■ Text under study:

=== Section Start ===

Although the website content was submitted to FDA pursuant to 21 CFR 314.550 and 21
CFR 314.81, the shared content was not submitted to FDA 30 days prior to the intended time of initial dissemination or initial publication as required by 21 CFR 314.550, and was not submitted to FDA under cover of Form FDA-2253 at the time of initial publication, as required by 21 CFR 314.81(b)(3)(i).

Conclusion and Requested Action

For the reasons discussed above, the shared content from the “Facebook Share” social
media widget on the Tasigna U.S. websites misbrands Tasigna in violation of the Act and
FDA regulations. See 21 U.S.C. 352(a) & (n), 321(n); 21 CFR 202.1(e)(3)(i), (ii) & (e)(6)(i).

DDMAC requests that Novartis immediately cease the dissemination of violative promotional
materials for Tasigna such as those described above. Please submit a written response to
this letter on or before August 12, 2010, stating whether you intend to comply with this
request, listing all promotional materials (with the 2253 submission date) for Tasigna that
contain violations such as those described above, and explaining your plan for discontinuing
use of such violative materials. Please direct your response to me at the Food and Drug
Administration, Center for Drug Evaluation and Research, Division of Drug Marketing,
Advertising, and Communications, 5901-B Ammendale Road, Beltsville, MD 20705-1266,
facsimile at 301-847-8444. In all future correspondence regarding this matter, please refer to
MACMIS # 18870 in addition to the NDA number. We remind you that only written
communications are considered official.

=== Section End ===

■ Exercises to complete:
1) Summarize the letter in two sentences.
2) According to the letter, by what date must Novartis submit its written response?
3) Decide whether each statement agrees with the letter. Answer yes or no for each, and quote the words of the letter that decide it.
(a) The website content was submitted to FDA pursuant to 21 CFR 314.550.
(b) A telephone reply counts as an official response.
(c) Future correspondence should cite MACMIS # 18870 instead of the NDA number.

Data records:
=== Section Start ===

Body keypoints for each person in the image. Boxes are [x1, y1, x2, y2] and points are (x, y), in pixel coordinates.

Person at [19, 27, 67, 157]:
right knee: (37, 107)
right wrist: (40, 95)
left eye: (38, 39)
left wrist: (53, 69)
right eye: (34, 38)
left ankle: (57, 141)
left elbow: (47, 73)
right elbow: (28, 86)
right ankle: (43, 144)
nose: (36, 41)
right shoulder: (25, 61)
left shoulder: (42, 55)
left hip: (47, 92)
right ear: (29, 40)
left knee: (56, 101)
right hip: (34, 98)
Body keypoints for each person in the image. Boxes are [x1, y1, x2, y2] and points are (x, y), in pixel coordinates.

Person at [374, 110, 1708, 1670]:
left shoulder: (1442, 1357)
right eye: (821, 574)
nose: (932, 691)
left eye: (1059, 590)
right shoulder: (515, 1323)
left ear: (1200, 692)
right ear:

=== Section End ===

■ Task responses:
1) The shared content from the "Facebook Share" social media widget on the Tasigna U.S. websites was not submitted to FDA 30 days before initial dissemination or under cover of Form FDA-2253 at initial publication, and it misbrands Tasigna in violation of the Act and FDA regulations. DDMAC asks Novartis to immediately stop disseminating such materials and to submit a written response by August 12, 2010, stating whether it will comply, listing the violative materials, and explaining its plan to discontinue them.

2) On or before August 12, 2010.

3)
(a) Yes: "the website content was submitted to FDA pursuant to 21 CFR 314.550"
(b) No: "only written communications are considered official"
(c) No: "MACMIS # 18870 in addition to the NDA number"